Cost-effective: Regular learning and development programs designed by organisations to reskill their employees are a much more cost-effective alternative as compared to hiring new employees and spending time and resources to train them.
But how should organisations approach learning and development for employees?
By enabling and encouraging employees to choose their career paths by making them responsible for their personal development, thereby prompting them to make prudent decisions about furthering their prospects for growth. Employees who are conscious of their freedom to take decisions regarding their career progression are more likely to take ownership over their professional and personal growth.
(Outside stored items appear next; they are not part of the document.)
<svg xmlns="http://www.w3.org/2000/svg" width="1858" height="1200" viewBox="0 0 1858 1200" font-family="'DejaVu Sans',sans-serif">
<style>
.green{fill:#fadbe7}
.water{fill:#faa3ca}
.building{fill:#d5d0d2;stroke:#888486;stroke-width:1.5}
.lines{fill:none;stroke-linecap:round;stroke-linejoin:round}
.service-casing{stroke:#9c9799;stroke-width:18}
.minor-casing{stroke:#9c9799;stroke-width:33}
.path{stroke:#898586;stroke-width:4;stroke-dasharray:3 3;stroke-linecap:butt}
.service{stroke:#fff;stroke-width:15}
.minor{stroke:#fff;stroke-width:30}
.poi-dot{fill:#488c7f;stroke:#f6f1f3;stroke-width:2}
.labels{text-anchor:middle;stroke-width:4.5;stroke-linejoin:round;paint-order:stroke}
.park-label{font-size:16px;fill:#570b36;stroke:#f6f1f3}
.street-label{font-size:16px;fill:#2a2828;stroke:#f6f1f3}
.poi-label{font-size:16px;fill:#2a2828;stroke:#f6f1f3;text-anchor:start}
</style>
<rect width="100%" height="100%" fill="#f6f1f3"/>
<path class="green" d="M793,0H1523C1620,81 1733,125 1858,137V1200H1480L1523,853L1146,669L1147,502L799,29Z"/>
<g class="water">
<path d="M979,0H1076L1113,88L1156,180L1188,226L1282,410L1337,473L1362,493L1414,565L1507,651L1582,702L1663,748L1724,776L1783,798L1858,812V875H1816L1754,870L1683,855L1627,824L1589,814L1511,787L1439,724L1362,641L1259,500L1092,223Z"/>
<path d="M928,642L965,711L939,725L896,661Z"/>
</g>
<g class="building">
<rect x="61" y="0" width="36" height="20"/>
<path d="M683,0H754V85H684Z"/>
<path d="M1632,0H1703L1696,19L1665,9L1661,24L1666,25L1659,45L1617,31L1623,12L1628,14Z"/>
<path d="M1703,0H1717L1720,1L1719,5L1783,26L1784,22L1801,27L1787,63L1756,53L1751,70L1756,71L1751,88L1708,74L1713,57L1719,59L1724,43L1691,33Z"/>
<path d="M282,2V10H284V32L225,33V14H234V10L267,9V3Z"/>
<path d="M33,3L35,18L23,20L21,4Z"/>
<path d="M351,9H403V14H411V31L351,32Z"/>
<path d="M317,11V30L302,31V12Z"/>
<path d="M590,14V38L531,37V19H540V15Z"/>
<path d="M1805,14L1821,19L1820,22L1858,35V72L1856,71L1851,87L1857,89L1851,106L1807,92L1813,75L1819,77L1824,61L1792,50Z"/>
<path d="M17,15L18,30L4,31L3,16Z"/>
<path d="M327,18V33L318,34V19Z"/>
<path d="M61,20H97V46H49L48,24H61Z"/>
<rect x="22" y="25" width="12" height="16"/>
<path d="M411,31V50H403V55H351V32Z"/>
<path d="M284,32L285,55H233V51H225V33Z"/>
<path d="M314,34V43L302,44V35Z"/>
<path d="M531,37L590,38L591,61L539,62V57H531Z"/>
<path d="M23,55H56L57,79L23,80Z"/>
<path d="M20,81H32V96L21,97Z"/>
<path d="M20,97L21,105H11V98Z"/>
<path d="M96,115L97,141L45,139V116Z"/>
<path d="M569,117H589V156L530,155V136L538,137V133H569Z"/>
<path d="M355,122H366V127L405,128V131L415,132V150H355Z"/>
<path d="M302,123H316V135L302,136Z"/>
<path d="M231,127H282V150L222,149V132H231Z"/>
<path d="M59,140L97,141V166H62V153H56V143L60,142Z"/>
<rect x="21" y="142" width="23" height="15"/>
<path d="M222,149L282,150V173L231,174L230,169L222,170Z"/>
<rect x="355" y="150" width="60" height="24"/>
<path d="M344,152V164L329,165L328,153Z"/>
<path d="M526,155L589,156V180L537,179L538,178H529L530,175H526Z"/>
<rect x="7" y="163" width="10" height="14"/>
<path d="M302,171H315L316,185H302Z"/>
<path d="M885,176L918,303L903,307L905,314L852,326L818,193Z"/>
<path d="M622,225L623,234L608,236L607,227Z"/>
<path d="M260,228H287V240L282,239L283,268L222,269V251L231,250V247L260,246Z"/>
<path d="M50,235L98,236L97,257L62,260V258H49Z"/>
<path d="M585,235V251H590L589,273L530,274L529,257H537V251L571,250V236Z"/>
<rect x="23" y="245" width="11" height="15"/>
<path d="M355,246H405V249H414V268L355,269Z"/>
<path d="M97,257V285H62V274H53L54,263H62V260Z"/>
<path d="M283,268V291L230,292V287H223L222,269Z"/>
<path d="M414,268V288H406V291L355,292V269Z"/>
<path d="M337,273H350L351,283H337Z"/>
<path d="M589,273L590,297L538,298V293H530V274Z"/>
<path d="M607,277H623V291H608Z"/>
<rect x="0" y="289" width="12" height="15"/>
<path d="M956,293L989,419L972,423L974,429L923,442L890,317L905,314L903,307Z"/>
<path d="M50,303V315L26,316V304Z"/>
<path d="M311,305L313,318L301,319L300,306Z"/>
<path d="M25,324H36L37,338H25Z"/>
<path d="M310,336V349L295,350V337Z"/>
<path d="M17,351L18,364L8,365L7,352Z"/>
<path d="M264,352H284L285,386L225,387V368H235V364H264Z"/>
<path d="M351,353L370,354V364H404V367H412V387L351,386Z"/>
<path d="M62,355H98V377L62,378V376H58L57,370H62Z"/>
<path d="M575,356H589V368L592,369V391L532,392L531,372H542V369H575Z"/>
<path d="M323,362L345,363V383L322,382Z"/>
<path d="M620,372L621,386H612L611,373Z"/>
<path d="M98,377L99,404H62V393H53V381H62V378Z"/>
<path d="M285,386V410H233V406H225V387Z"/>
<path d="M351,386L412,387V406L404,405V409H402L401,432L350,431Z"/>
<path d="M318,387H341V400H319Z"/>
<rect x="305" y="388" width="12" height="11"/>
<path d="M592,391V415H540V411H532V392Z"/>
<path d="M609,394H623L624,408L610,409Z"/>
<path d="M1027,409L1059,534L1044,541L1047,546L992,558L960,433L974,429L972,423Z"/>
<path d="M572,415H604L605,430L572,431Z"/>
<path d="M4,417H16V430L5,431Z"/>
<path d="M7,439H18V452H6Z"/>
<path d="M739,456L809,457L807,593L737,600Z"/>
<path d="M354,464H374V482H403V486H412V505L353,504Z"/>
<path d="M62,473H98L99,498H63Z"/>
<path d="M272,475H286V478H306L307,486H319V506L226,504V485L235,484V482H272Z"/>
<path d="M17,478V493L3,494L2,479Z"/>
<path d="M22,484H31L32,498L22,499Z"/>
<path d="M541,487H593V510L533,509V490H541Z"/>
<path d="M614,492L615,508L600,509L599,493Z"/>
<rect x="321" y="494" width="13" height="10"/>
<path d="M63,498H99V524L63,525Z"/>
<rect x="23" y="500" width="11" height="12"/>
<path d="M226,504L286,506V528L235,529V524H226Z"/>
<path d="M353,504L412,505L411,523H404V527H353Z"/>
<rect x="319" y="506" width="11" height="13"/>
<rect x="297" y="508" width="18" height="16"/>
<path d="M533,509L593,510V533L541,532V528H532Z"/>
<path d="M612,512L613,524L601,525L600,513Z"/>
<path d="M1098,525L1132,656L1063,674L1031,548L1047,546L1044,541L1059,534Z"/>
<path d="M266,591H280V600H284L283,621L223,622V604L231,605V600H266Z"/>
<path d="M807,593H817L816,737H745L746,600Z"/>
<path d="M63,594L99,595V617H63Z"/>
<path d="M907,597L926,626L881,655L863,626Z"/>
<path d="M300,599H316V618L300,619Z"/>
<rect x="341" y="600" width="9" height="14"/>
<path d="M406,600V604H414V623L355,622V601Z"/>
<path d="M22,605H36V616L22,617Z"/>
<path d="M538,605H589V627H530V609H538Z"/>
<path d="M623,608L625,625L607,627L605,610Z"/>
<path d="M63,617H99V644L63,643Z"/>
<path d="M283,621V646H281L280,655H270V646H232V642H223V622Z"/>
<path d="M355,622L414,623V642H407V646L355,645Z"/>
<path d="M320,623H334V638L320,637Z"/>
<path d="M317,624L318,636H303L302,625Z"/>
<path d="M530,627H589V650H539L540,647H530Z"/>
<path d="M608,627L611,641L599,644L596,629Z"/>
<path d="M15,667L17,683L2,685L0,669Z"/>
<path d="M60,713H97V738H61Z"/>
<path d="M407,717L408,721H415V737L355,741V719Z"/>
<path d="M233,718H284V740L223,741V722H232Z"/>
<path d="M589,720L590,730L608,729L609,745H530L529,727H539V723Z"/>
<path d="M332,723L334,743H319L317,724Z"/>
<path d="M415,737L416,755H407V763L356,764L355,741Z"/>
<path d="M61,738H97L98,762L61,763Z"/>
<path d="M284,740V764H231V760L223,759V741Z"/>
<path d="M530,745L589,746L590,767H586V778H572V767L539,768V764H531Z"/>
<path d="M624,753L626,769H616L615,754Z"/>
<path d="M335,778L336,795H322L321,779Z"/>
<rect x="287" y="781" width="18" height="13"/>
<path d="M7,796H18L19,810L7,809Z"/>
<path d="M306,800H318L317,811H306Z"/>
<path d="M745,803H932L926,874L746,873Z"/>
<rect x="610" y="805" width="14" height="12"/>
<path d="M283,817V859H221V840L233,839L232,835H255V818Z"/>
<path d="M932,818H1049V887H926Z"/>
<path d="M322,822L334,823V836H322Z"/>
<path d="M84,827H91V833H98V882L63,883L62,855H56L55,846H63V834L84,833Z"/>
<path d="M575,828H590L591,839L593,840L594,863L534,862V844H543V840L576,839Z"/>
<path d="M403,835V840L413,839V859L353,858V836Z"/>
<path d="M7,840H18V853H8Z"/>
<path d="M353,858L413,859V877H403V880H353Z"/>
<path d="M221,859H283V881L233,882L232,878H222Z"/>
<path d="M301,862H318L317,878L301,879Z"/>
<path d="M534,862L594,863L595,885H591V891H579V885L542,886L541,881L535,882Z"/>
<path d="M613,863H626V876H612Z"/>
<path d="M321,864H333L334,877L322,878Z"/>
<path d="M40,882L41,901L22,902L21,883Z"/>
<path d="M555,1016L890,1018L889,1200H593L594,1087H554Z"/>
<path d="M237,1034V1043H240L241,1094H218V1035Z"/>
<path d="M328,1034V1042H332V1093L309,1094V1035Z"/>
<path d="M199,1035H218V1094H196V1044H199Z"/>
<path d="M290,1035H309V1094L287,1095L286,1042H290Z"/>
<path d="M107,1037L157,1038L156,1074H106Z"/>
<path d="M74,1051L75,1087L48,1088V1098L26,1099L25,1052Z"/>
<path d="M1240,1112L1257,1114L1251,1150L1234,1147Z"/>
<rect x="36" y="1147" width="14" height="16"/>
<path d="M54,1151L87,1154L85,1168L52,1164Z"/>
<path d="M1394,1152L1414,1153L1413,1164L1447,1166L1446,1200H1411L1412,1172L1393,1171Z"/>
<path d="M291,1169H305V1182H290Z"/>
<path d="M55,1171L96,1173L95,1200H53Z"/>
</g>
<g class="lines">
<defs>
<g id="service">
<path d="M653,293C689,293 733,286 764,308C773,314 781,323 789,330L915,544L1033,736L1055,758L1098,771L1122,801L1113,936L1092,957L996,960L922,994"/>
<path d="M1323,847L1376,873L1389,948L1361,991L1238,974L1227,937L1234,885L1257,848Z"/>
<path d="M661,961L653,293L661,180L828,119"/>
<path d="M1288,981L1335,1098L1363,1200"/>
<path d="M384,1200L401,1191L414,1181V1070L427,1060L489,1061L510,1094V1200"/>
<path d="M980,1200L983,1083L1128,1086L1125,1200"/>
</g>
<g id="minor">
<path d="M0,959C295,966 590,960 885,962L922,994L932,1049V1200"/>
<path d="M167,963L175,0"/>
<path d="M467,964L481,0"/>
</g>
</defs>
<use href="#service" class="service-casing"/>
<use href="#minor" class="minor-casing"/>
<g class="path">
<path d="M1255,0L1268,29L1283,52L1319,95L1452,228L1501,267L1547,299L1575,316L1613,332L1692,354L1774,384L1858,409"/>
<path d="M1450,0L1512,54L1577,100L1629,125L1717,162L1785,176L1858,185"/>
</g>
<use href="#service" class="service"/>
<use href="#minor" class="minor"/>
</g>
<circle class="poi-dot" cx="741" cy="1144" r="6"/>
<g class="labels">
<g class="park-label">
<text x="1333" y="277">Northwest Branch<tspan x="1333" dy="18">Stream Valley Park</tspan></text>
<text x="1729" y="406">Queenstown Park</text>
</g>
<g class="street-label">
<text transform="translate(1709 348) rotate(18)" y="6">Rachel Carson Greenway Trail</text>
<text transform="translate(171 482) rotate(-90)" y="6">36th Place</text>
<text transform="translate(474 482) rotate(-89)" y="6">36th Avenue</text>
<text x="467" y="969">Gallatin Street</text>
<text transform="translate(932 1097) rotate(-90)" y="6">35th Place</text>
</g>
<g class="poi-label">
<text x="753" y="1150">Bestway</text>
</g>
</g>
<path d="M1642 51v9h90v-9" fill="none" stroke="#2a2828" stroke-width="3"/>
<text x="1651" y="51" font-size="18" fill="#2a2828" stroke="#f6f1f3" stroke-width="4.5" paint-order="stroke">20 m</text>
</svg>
Moreover, incentivising learning and skill development for employees by rewarding them can drive the importance of reskilling and upskilling in their minds when they themselves see the benefits to them in their careers, as well as personally.
The findings from a recent study by the McKinsey Global Institute say that between 400 million and 800 million of today’s jobs will be automated by 2030. This only puts things into much better perspective for the IT industry, for which the only way towards growth is by way of constant reskilling of its workforce. Upskilling and reskilling have proven to have a positive impact on organisational productivity. Regular training keeps employees engaged and helps boost employee retention rates. Organisations would benefit greatly by investing in learning and development programs for employees by collaborating with online learning and skilling platforms. In today’s age, organisations can deal with the massive digital disruption and grow further only as long as they are prepared to invest in their employees and in helping them acquire the skills and expertise they need to succeed in their job roles.